It's time to have PH sports system that prevents, not just responds

As the Baterbonia Family says their final goodbye to their hardcourt hero, Rene, the call for more preventive measures for sports safety continues to grow stronger. Provincial Government of Agusan Del Sur
By Kara Mallonga

LONDON—There is a rhythm we have come to know too well in Philippine sports.

Something terrible happens.

Shock sets in.

Statements are released, investigations are promised, and lessons will be learned.

Then, as time passes, the urgency fades.

Recommendations sit unread.

The system quietly resets until the next tragedy arrives and the cycle begins again.

The deaths of Ateneo student-athletes Rene Baterbonia and Divine Adili have brought us back to this familiar, painful place.

Once again, we are asking what went wrong.

Once again, we are promising change, and I find myself asking a quieter question: what would it take to have these conversations before a tragedy occurs, rather than after?

It is not that people do not care.

In my experience, the will to do right by athletes is almost always present.

Coaches, administrators, and institutions genuinely want our athletes to be safe.

The gap lies elsewhere.

In many cases, the default approach to sports safety has been reactive, not because anyone chose it deliberately, but because that has long been the path of least resistance.

It is easier to respond to a visible crisis than to invest in prevention when the danger still feels distant.

I understand how that happens.

I have lived inside those systems.

When resources are thin, when schedules are packed, when the pressure to perform is relentless, safety planning can slip down the priority list.

It is rarely malicious.

It is the quiet drift of good intentions overtaken by immediate demands, but understanding how it happens does not mean accepting that it must continue.

When I was with the Games and Amusements Board, working on the health and safety protocols that allowed professional sports to resume during the pandemic, we were given an unusual gift: clarity.

The threat was visible, the timeline was urgent, and no one could pretend otherwise.

That clarity forced the system to act.

We built bubbles.

We trained safety officers.

We embedded medical oversight.

We created reporting lines.

We did the work because the risk was right in front of us, and the alternative was unthinkable.

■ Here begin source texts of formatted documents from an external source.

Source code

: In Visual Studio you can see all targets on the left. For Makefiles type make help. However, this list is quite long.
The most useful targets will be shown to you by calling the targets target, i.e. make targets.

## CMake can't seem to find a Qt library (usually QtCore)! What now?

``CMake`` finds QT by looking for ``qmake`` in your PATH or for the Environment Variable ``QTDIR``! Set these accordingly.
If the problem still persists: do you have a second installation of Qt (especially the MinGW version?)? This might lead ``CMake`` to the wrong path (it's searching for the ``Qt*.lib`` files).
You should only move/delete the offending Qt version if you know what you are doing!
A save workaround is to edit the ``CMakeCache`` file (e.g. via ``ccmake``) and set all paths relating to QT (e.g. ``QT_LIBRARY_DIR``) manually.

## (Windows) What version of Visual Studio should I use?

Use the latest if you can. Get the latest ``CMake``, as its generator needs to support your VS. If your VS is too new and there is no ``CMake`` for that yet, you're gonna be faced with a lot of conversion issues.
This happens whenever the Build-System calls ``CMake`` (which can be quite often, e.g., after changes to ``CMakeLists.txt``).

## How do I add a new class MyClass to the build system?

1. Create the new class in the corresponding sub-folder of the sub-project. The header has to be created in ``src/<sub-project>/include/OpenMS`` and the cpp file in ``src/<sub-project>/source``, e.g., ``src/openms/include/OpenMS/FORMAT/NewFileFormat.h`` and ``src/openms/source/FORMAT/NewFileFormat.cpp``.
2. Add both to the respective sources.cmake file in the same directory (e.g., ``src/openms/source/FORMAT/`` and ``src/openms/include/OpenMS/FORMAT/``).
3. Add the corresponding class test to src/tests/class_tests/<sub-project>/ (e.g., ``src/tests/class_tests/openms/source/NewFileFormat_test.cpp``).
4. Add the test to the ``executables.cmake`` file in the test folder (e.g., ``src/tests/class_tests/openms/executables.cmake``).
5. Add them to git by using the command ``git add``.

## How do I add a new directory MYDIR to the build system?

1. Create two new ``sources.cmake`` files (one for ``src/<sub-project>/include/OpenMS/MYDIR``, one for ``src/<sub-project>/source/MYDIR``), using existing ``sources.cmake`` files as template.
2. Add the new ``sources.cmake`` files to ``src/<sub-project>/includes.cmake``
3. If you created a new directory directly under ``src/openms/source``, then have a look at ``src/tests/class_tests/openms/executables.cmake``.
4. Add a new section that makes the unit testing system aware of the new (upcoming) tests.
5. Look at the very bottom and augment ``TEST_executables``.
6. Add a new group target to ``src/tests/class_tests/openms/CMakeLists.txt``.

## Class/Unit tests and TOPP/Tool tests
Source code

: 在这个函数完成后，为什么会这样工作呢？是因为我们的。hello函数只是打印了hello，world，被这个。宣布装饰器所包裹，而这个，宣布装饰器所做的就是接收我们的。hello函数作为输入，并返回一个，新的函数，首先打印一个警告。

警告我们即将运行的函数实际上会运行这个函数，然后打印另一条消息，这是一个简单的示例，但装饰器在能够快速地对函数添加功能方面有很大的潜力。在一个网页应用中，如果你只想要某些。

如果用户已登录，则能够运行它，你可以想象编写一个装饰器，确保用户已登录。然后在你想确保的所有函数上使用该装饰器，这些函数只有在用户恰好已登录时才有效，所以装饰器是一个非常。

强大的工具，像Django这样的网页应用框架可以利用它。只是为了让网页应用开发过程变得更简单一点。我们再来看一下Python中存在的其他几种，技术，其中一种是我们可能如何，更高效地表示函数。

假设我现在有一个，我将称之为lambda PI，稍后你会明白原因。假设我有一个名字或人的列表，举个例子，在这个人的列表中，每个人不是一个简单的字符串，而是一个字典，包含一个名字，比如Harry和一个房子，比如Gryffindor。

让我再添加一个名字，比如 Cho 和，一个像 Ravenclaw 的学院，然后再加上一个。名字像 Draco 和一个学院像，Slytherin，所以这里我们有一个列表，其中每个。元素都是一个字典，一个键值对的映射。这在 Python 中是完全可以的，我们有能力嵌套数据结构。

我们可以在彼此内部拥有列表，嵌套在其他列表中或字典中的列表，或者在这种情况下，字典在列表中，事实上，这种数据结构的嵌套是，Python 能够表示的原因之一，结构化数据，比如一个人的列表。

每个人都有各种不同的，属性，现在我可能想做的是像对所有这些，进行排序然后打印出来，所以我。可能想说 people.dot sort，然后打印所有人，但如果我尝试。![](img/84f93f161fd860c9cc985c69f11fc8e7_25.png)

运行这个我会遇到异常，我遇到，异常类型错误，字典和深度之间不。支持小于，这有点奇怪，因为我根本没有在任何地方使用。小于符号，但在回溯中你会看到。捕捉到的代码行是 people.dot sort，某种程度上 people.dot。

What has stayed with me since is a simple realization: the same level of care we summoned for COVID-19 can and should exist for every training session, every team trip, every environment where young people are placed under institutional care.

The risks may look different, but they are no less real.

The difference is that we have not yet made them visible enough to act on them early.

A proactive approach to sports safety is not complicated in concept, though it takes commitment in practice.

It means assessing risks before activities, not only reviewing them after.

It means equipping coaches with training on duty of care, emergency response, and mental health before they step into their roles.

It means building safeguarding structures that are independent enough to ask hard questions when something feels off.

It means fostering environments where athletes, coaches, and staff can raise concerns without fear.

It means weaving safety into the daily rhythm of sport, not treating it as a one-time briefing or a form to sign.

These are not radical ideas.

In many fields, they are standard.

The opportunity before Philippine sports now is to close that gap, not out of guilt or blame, but out of a shared commitment to protect the people who make sport possible.

I think about Rene and Divine.

I think about every athlete who left for training and never came home, and I think about all the moments, long before those tragedies, when a different decision might have made the difference.

We cannot change what has already been lost, but we can honour those we have lost by building something better for those who come next.

That means moving, as a sports community, from a rhythm of reaction to a rhythm of prevention.

Not because we are being watched, not because a crisis has forced our hand, but because we have decided, together, that the safety of our athletes will not wait for another heartbreak.

That is the kind of legacy that heals, and it is within reach.

(Editor's Note: As of posting, the remains of Baterbonia were already buried in his hometown of Talacogon, Agusan Del Sur, while those of Adili are being flown to his native country of Nigeria, where he will be buried as well.)

The views and opinions of the writer do not necessarily reflect those of Dugout Philippines.